───── Text section ─────

Sharing your Storyboards

  • Updated

Estimated reading time: 10 minutes

Prerequisites: Managing your Storyboards - read this article first

What you'll learn

By the end of this article, you'll be able to:

  • Share a Storyboard with roles and groups.
  • Share a Storyboard with individual users.
  • Set permission levels (Can View, Can View & Edit, CanChangeFilterSet).
  • Unshare a Storyboard or remove individual access.
  • Understand how Data Access Roles interact with Storyboard sharing.
  • Embed a Storyboard in SharePoint, Confluence, Google Sites, or other applications.

Overview

Once you have built a Storyboard, you need to decide who can see it and what they can do with it. One Model gives you two sharing approaches: share with roles and groups (for broad distribution) and share with individual users (for targeted access). You can use both on the same Storyboard.

Sharing controls access to the Storyboard container. What data each viewer sees inside the Storyboard is still governed by their Data Access Role. Two viewers with different Data Access Roles will see different data on the same shared Storyboard.

Permissions

Sharing is possible for any Storyboard where a user has edit rights. This could be a Storyboard that has been created by them or a Storyboard that has been shared with Edit rights. 

The user also needs to have the permission CanShareStoryboards to share Storyboards with roles or CanShareStoryboardWithUser to share Storyboards with individual users.


Choosing your sharing approach

Scenario Recommended approach
An entire team or department needs access Share with roles and groups
Multiple teams with different permission levels Share with roles and groups (set different levels per role)
One person needs to review your draft Share with individual user
A stakeholder outside the normal role structure needs access Share with individual user
Broad view access + specific editors Combine both: roles for view, individual users for edit

Storyboards can be shared through the three dots at the end of the row in the Storyboard Library page.

Or they can be shared through the Settings tab at the top right of the Storyboard title navigation bar in a Storyboard.

───── Material shown ─────

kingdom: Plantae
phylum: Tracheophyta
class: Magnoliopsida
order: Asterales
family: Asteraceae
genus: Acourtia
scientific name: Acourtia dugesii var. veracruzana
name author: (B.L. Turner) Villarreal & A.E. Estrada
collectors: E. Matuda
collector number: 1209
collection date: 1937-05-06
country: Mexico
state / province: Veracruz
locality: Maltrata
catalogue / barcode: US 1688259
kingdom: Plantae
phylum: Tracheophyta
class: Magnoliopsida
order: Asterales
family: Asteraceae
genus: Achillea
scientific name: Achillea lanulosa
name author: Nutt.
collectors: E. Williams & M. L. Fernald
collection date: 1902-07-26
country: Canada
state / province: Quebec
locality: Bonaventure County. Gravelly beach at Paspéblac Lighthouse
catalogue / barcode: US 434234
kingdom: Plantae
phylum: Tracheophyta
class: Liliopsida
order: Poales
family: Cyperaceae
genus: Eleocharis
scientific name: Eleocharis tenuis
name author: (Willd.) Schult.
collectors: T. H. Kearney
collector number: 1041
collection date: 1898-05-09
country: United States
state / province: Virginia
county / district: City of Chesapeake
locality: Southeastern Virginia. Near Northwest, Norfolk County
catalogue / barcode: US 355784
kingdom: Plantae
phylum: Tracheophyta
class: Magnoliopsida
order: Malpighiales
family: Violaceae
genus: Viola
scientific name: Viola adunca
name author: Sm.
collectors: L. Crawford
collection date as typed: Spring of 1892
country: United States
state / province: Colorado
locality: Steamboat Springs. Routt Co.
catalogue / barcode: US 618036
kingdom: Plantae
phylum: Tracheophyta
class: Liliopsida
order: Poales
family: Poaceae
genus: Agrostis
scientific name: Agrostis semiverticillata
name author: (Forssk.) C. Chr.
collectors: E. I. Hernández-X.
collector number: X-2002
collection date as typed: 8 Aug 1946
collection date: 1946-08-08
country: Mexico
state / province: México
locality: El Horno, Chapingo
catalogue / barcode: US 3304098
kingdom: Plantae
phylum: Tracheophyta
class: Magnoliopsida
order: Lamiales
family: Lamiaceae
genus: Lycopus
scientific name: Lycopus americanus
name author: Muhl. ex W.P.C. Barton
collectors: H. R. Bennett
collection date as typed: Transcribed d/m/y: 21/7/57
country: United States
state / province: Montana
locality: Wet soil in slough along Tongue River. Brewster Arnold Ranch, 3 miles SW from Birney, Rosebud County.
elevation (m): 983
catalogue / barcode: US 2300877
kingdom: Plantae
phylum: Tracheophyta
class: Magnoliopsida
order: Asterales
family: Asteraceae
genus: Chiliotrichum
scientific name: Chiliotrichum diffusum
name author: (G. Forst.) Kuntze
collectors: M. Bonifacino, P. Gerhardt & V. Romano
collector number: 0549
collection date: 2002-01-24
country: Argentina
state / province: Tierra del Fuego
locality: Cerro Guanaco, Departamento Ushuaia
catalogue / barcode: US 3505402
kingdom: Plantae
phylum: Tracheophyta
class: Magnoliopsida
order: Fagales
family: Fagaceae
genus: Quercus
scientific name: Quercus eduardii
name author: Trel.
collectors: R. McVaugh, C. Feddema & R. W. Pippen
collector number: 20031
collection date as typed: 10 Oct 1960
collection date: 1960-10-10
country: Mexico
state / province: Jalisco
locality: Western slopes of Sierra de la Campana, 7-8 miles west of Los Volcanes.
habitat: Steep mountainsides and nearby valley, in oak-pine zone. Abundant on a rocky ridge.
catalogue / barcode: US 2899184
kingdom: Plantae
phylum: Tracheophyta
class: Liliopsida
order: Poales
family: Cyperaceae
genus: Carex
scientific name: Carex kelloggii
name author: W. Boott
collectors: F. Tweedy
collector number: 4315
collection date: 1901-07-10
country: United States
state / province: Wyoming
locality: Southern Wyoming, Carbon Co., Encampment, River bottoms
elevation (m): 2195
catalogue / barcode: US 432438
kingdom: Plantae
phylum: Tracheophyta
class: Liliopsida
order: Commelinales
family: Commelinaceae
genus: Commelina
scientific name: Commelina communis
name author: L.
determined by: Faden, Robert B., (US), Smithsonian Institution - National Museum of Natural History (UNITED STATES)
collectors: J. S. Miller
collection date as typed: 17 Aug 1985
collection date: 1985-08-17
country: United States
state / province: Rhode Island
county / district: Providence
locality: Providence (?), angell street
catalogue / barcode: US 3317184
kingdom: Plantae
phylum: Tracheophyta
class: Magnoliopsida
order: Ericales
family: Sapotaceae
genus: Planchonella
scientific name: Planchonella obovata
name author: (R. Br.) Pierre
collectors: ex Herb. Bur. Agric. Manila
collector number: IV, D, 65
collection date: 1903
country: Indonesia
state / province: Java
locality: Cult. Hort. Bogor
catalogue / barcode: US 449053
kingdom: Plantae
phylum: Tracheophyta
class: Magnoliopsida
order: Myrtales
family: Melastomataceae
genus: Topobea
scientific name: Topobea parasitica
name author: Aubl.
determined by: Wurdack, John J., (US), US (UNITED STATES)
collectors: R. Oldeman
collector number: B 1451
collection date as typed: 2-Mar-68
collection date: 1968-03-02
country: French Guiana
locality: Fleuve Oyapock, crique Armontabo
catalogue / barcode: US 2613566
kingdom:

─────

*To do:*
(1) In the storyboard sharing text, what permission must a user have to share Storyboards with individual users?
(2) Write out the passage of the storyboard sharing text starting at "Estimated reading time: 10" and ending at "or other applications.".

*Answers given:*
(1) CanShareStoryboardWithUser

(2)
Estimated reading time: 10 minutes

Prerequisites: Managing your Storyboards - read this article first

What you'll learn

By the end of this article, you'll be able to:

  • Share a Storyboard with roles and groups.
  • Share a Storyboard with individual users.
  • Set permission levels (Can View, Can View & Edit, CanChangeFilterSet).
  • Unshare a Storyboard or remove individual access.
  • Understand how Data Access Roles interact with Storyboard sharing.
  • Embed a Storyboard in SharePoint, Confluence, Google Sites, or other applications.